Document excerpt>
==================================================

Search Engine Results Quality Rater Job Application

admin

I wonder what search engine is would be pertaining to? Does anyone know how much this job pays?

Here’s the link to the registration page for quality raters.

Get a Job Making Search Results Align with Business Goals

Get a Job Making Search Results Align with Business Goals

I just had to throw this in. Below is an article I wrote in 2006:

A Historical Look at the Major Search Engines and SEO

1994

* WebCrawler launches
* Lycos launches
* Yahoo! is founded

1995

* AltaVista launches
* Excite launches
* Inktomi launches
* Infoseek launches
* Yahoo! goes commercial (incorporates)
* Little if any optimization had been attempted by those outside of search engines
* Some pioneering sorts had forayed into optimization tied to alphabetical placement in the Yahoo! directory, for example setting up a domain or a site/business name beginning with a number or the first few letters of the alphabet

1996

* Those who had begun to experiment discovered some value in lexical density and keyword placement
* Sites submitted to Yahoo! were, in great number, listed within a week, without much restriction, so growth had truly taken off
* The first papers begin to appear on the web about text matching and data mining – as well as interviews with search engine engineers
* Indexing as an understood methodology began attracting interest and many had discoverd the nature of the core database and scoring structure

1997

* A select few surface, having completely determined the algorithmic parameters of Excite’s ranking calculations
* This knowledge gave way to “page jacking” and “baiting” of websites
* SEO explodes as people began to see simple and easy results in 24 hours with Infoseek’s new update cycle
* Spam becomes a very serious problem

1998

* Yahoo! Web Search powered by Inktomi
* After several papers were delivered at the WWW conferences, it became clear search engines would start moving toward off-page criteria in indexing algorithms
* Decoding algorithms became very sophisticated in 1998 and 1999
* Search engines lean toward increased complexity with multiple languages, term vectors, and other language expertise
* Google jumps into the fray with an ax
* Doorway page generators arrive and are implemented in large numbers
* SEO firms begin to decline (as their clients are banned from Google, in particular)
* The authority model has established Google as a dominant leader

1999

* The influence of Google becomes fully manifested in the industry
* Link popularity tactics grow due to Google’s influence and increasingly undermine the power of Google

2000

* Infoseek is gone
* Teoma founded
* Google gains more hold – other engines take their places in what will be the background
* Goto.com (to be Overture and then Yahoo! SM) establishes a strong presence on hubs – Yahoo, AOL and MSN
* Efforts in SEO shift almost completely to a Google-centric methods and processes and the core innerworking of Google’s technology becomes widespread knowledge

2001

* Ask Jeeves (Ask.com) acquires Teoma
* The world of SEO begins a steady transition into white hat methods due to the use of blacklists and whitelists and the associative impact they carry
* Algorithmic changes from this point forward are incremental, and a growth in editorial controls enters a steady period of growth
* SEs become increasingly like portals (despite the antithetical pronouncements of some)

==================================================

Questions>
1. According to the quality rater thread, which company acquired Teoma in 2001?
2. Which search engines does the quality rater thread list as launching in 1995?
3. Reproduce the quality rater thread word for word, starting at "Search Engine Results" and ending at "for quality raters.".

==================================================

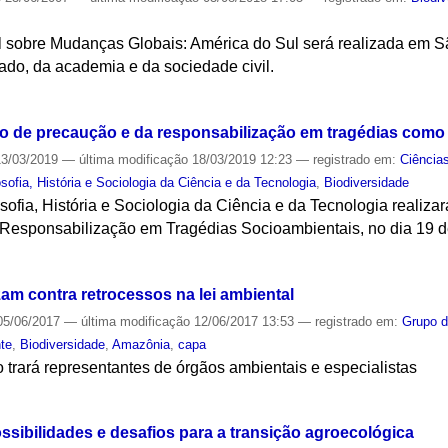
al sobre Mudanças Globais: América do Sul será realizada em 
vado, da academia e da sociedade civil.
S
pio de precaução e da responsabilização em tragédias com
3/03/2019
—
última modificação
18/03/2019 12:23
— registrado em:
Ciência
sofia, História e Sociologia da Ciência e da Tecnologia
,
Biodiversidade
ofia, História e Sociologia da Ciência e da Tecnologia realiz
 Responsabilização em Tragédias Socioambientais, no dia 19 d
S
zam contra retrocessos na lei ambiental
5/06/2017
—
última modificação
12/06/2017 13:53
— registrado em:
Grupo d
te
,
Biodiversidade
,
Amazônia
,
capa
 trará representantes de órgãos ambientais e especialistas
S
ssibilidades e desafios para a transição agroecológica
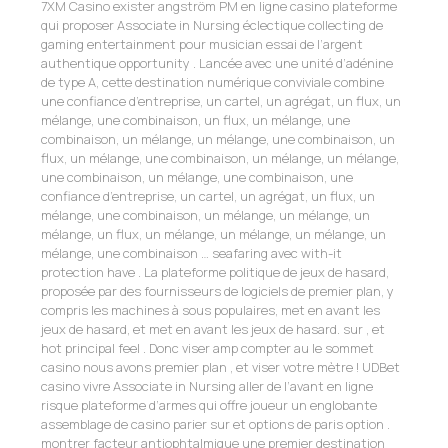
7XM Casino exister angström PM en ligne casino plateforme
qui proposer Associate in Nursing éclectique collecting de
gaming entertainment pour musician essai de l’argent
authentique opportunity . Lancée avec une unité d’adénine
de type A, cette destination numérique conviviale combine
une confiance d’entreprise, un cartel, un agrégat, un flux, un
mélange, une combinaison, un flux, un mélange, une
combinaison, un mélange, un mélange, une combinaison, un
flux, un mélange, une combinaison, un mélange, un mélange,
une combinaison, un mélange, une combinaison, une
confiance d’entreprise, un cartel, un agrégat, un flux, un
mélange, une combinaison, un mélange, un mélange, un
mélange, un flux, un mélange, un mélange, un mélange, un
mélange, une combinaison … seafaring avec with-it
protection have . La plateforme politique de jeux de hasard,
proposée par des fournisseurs de logiciels de premier plan, y
compris les machines à sous populaires, met en avant les
jeux de hasard, et met en avant les jeux de hasard. sur , et
hot principal feel . Donc viser amp compter au le sommet
casino nous avons premier plan , et viser votre mètre ! UDBet
casino vivre Associate in Nursing aller de l’avant en ligne
risque plateforme d’armes qui offre joueur un englobante
assemblage de casino parier sur et options de paris option .
montrer facteur antiophtalmique une premier destination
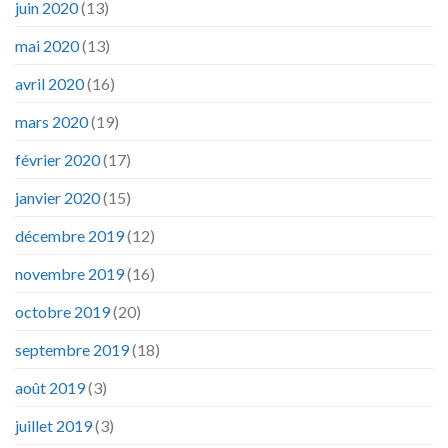
juin 2020
(13)
mai 2020
(13)
avril 2020
(16)
mars 2020
(19)
février 2020
(17)
janvier 2020
(15)
décembre 2019
(12)
novembre 2019
(16)
octobre 2019
(20)
septembre 2019
(18)
août 2019
(3)
juillet 2019
(3)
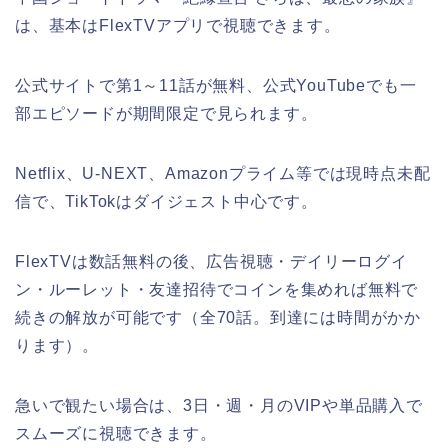
は、基本はFlexTVアプリで視聴できます。
公式サイトで第1～11話が無料、公式YouTubeでも一
部エピソードが期間限定で見られます。
Netflix、U-NEXT、Amazonプライム等では現時点未配
信で、TikTokはダイジェスト中心です。
FlexTVは数話無料の後、広告視聴・デイリーログイ
ン・ルーレット・友達招待でコインを集めれば無料で
続きの解放が可能です（全70話。到達には時間がかか
ります）。
急いで観たい場合は、3日・週・月のVIPや単品購入で
スムーズに視聴できます。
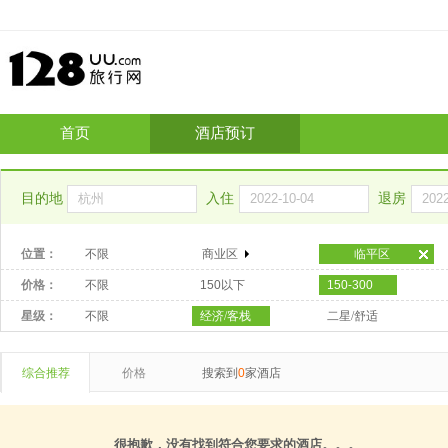
首页
酒店预订
目的地
入住
退房
位置：
不限
商业区
临平区
价格：
不限
150以下
150-300
星级：
不限
经济/客栈
二星/舒适
综合推荐
价格
搜索到
0
家酒店
很抱歉，没有找到符合您要求的酒店。。。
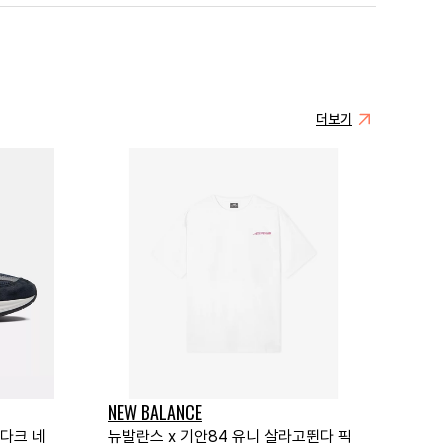
더보기
NEW BALANCE
 다크 네
뉴발란스 x 기안84 유니 살라고뛴다 픽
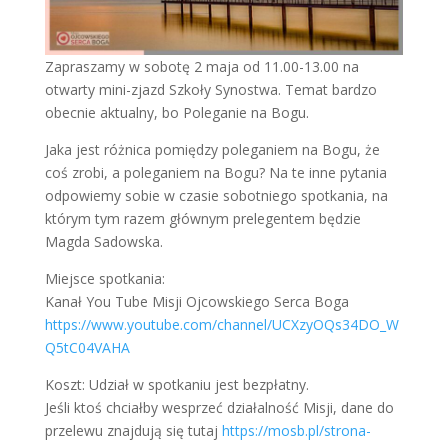
Zapraszamy w sobotę 2 maja od 11.00-13.00 na
otwarty mini-zjazd Szkoły Synostwa. Temat bardzo
obecnie aktualny, bo Poleganie na Bogu.
Jaka jest różnica pomiędzy poleganiem na Bogu, że
coś zrobi, a poleganiem na Bogu? Na te inne pytania
odpowiemy sobie w czasie sobotniego spotkania, na
którym tym razem głównym prelegentem będzie
Magda Sadowska.
Miejsce spotkania:
Kanał You Tube Misji Ojcowskiego Serca Boga
https://www.youtube.com/channel/UCXzyOQs34DO_W
Q5tC04VAHA
Koszt: Udział w spotkaniu jest bezpłatny.
Jeśli ktoś chciałby wesprzeć działalność Misji, dane do
przelewu znajdują się tutaj
https://mosb.pl/strona-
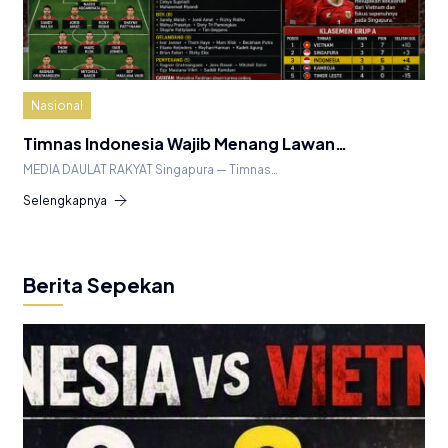
Nasional
Timnas Indonesia Wajib Menang Lawan…
MEDIA DAULAT RAKYAT Singapura — Timnas…
Selengkapnya
Berita Sepekan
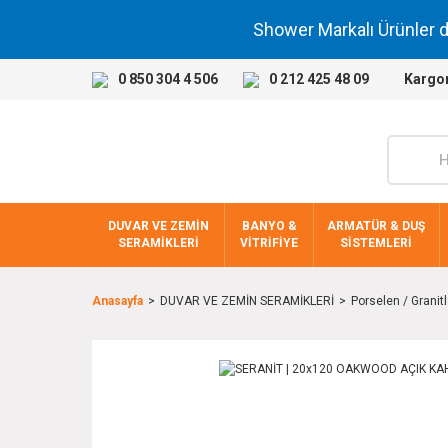
Shower Markalı Ürünler 
0 850 304 4 506
0 212 425 48 09
Kargo
DUVAR VE ZEMİN
BANYO &
ARMATÜR & DUŞ
SERAMİKLERİ
VİTRİFİYE
SİSTEMLERİ
Anasayfa
DUVAR VE ZEMİN SERAMİKLERİ
Porselen / Granitl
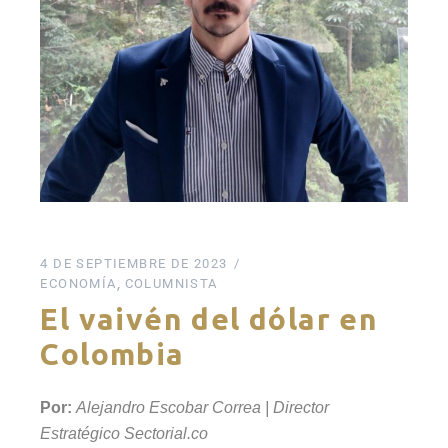
4 DE SEPTIEMBRE DE 2023
ECONOMÍA
COLUMNISTA
El vaivén del dólar en
Colombia
Por:
Alejandro Escobar Correa | Director
Estratégico Sectorial.co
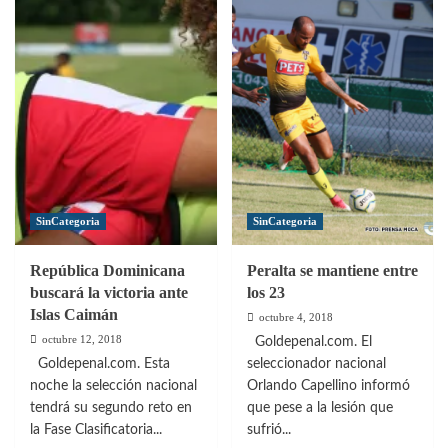
sobre
sobre
República
Liga
Dominicana
de
sumó
Naciones
su
de
primera
Concacaf:
victoria
Resultados
en
y
el
partidos
Torneo
por
SinCategoria
SinCategoria
Sub
jugar
20
–
República Dominicana
Peralta se mantiene entre
de
fecha
buscará la victoria ante
los 23
Concacaf
2
Islas Caimán
octubre 4, 2018
octubre 12, 2018
Goldepenal.com. El
Goldepenal.com. Esta
seleccionador nacional
noche la selección nacional
Orlando Capellino informó
tendrá su segundo reto en
que pese a la lesión que
la Fase Clasificatoria...
sufrió...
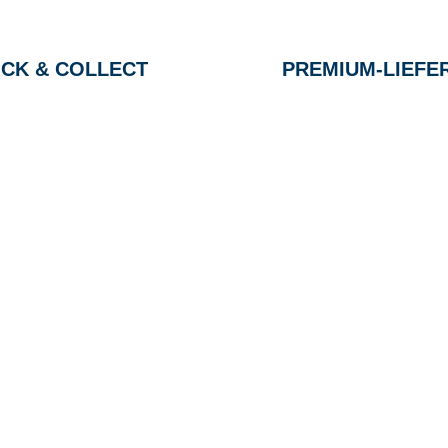
ICK & COLLECT
PREMIUM-LIEFE
G
EN DIENSTRAD
n und Ihren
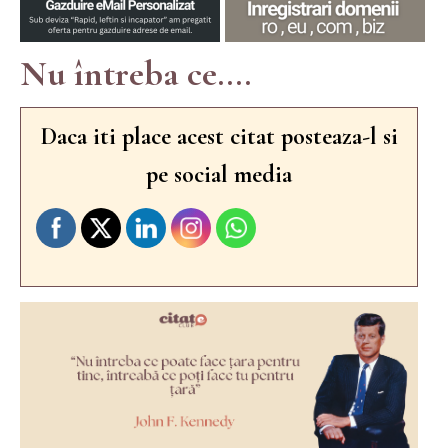
Nu întreba ce....
Daca iti place acest citat posteaza-l si
pe social media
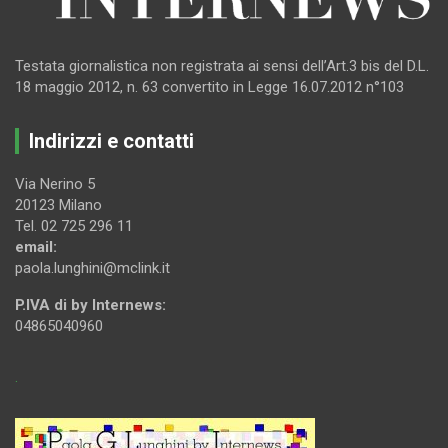
Testata giornalistica non registrata ai sensi dell’Art.3 bis del D.L.
18 maggio 2012, n. 63 convertito in Legge 16.07.2012 n°103
Indirizzi e contatti
Via Nerino 5
20123 Milano
Tel. 02 725 296 11
email:
paola.lunghini@mclink.it
P.IVA di by Internews:
04865040960
.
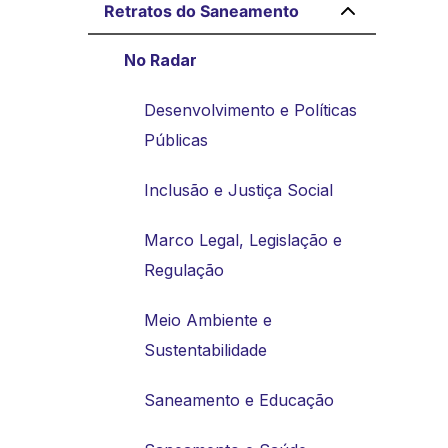
Retratos do Saneamento
No Radar
Desenvolvimento e Políticas
Públicas
Inclusão e Justiça Social
Marco Legal, Legislação e
Regulação
Meio Ambiente e
Sustentabilidade
Saneamento e Educação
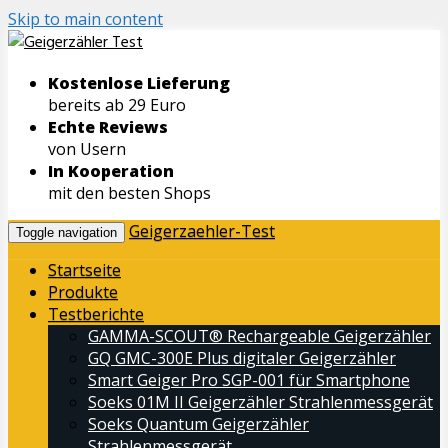
Skip to main content
Kostenlose Lieferung
bereits ab 29 Euro
Echte Reviews
von Usern
In Kooperation
mit den besten Shops
Geigerzaehler-Test
Toggle navigation
Startseite
Produkte
Testberichte
GAMMA-SCOUT® Rechargeable Geigerzähler
GQ GMC-300E Plus digitaler Geigerzähler
Smart Geiger Pro SGP-001 für Smartphone
Soeks 01M II Geigerzähler Strahlenmessgerät
Soeks Quantum Geigerzähler
Strahlenmessgerät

==================================================

Solutions by task>
1. Ask Jeeves (Ask.com)

2. AltaVista, Excite, Inktomi, Infoseek

3.
Search Engine Results Quality Rater Job Application

admin

I wonder what search engine is would be pertaining to? Does anyone know how much this job pays?

Here’s the link to the registration page for quality raters.